- **THE TASKS**
1 > According to the Merrill v. O'Bryan opinion, why did the lumber never arrive at Dawson?
2 > Write the next part of the Merrill v. O'Bryan court opinion, picking up after its final sentence.

Merrill v. O'Bryan

48 Wash. 415 | Wash. | 1908

Hadley, C. J.

This- is an action to recover the contract price of a quantity of lumber and a small amount of building paper. The amount sought to be recovered is $5,890. The action was brought by the vendor of the lumber against *416Thomas O’Bryan, Edward M. Sullivan, and L. E. J. Davis, co-partners under the firm name of Dawson and White Horse Navigation Company. The defendant O’Bryan is the only member of the partnership who was served with summons or who appeared in the action. The contract of sale was made with the defendant Sullivan at St. Michaels, Alaska, in September, 1901, and the lumber was delivered into his charge at that time and place. He delivered to the plaintiff a draft on the Canadian Bank of Commerce for the payment of $5,-890, upon condition expressed in the draft that the lumber and paper, an invoice of which was attached to the draft, should arrive at Dawson, Yukon Territory, on or before November 1, 1901. The draft was signed: “Dawson & White Horse Nav. Co., per E. M. Sullivan, Manager.” It was presented to said bank about July 1, 1902, and payment was refused. Meantime the lumber did not arrive at Dawson before November 1, 1901, or at all, for the reason that Sullivan used it in the construction of a warehouse at St. Michaels. The defendant partners were the owners of steamers plying the Yukon river, and were at that time engaged in the transportation of freight up and down said river between Dawson and St. Michaels.

The defendant O’Bryan, who appeared and defended, admits that Sullivan was a member of the partnership at the time he bought the lumber, but claims that as such partner he had no authority to purchase the lumber in behalf of the partnership, for the reason that the partnership was a non-trading one and existed for the purpose of carrying on a transportation business only. The court tried the cause without a jury and rendered a judgment in favor of the plaintiff for the full amount with interest against the partnership, enforcible against the joint property of the partners and against the separate or any property of the defendant O’Bryan. Defendant O’Bryan has appealed.

Records from a data collection:
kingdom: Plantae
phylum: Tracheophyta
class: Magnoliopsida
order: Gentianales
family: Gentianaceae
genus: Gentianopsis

- **PER-TASK OUTPUTS**
1 > Sullivan used it to build a warehouse at St. Michaels.

2 >
The court found that the sale was made to the partnership through the defendant Sullivan, a member of the firm; that *417it was agreed that, in the event the lumber was not transferred to Dawson on or before November 1, 1901, then payment for it should be made on July 1, 1902; that it was not transferred to Dawson for the reason before stated, and that the warehouse erected at St. Michaels by the use of the matei’ial was for the partnership, and to enable defendants to house and store such freight as might come into their possession at St. Michaels consigned to points up the Yukon river, and which should come into their possession after the closing of navigation by the ice. We think the findings are justified by the evidence.

It is contended that the authority of Sullivan to bind the firm was not shown, in that it appeared that the partnership existed for a transportation business only, and that he was therefore not authorized to purchase lumber or other material for trading purposes. There was, however, no evidence to the effect that the purchase was made for trading purposes, and it was certainly within the scope of the partnership business to purchase lumber for some purposes. The partnership operated three steamers upon the Yukon river and handled a large amount of freight. The use of lumber for the construction of warehouses at terminal points or en route, for the housing of freight, or its use in the construction of barges, scows, or small boats, or in repairing the steamers, was certainly within the scope of the business of such a partnership, and this material was in fact used to construct a warehouse at a terminal point. Sullivan was at St. Michaels looking after the business of the partnership, and considering the nature and scope of the business as above stated he, as a partner, was a principal and had actual authority to purchase the lumber. He also had apparent authority to bind his partners. So far as third persons who deal with a partner without notice are concerned, the copartners are bound if the transaction be such as the public may reasonably conclude is directly and necessarily embraced within the partnership busi*418ness as being incident or appropriate to such business according to the course and usage of conducting it. Heirn v. M’Caughan, 32 Miss. 17, 66 Am. Dec. 588; Pahlman v. Taylor, 75 Ill. 629; Todd v. Jackson, 75 Ind. 272; Seaman v. Ascherman, 57 Wis. 547, 15 N. W. 788; 22 Am. & Eng. Ency. Law (2d ed.), 141, 142.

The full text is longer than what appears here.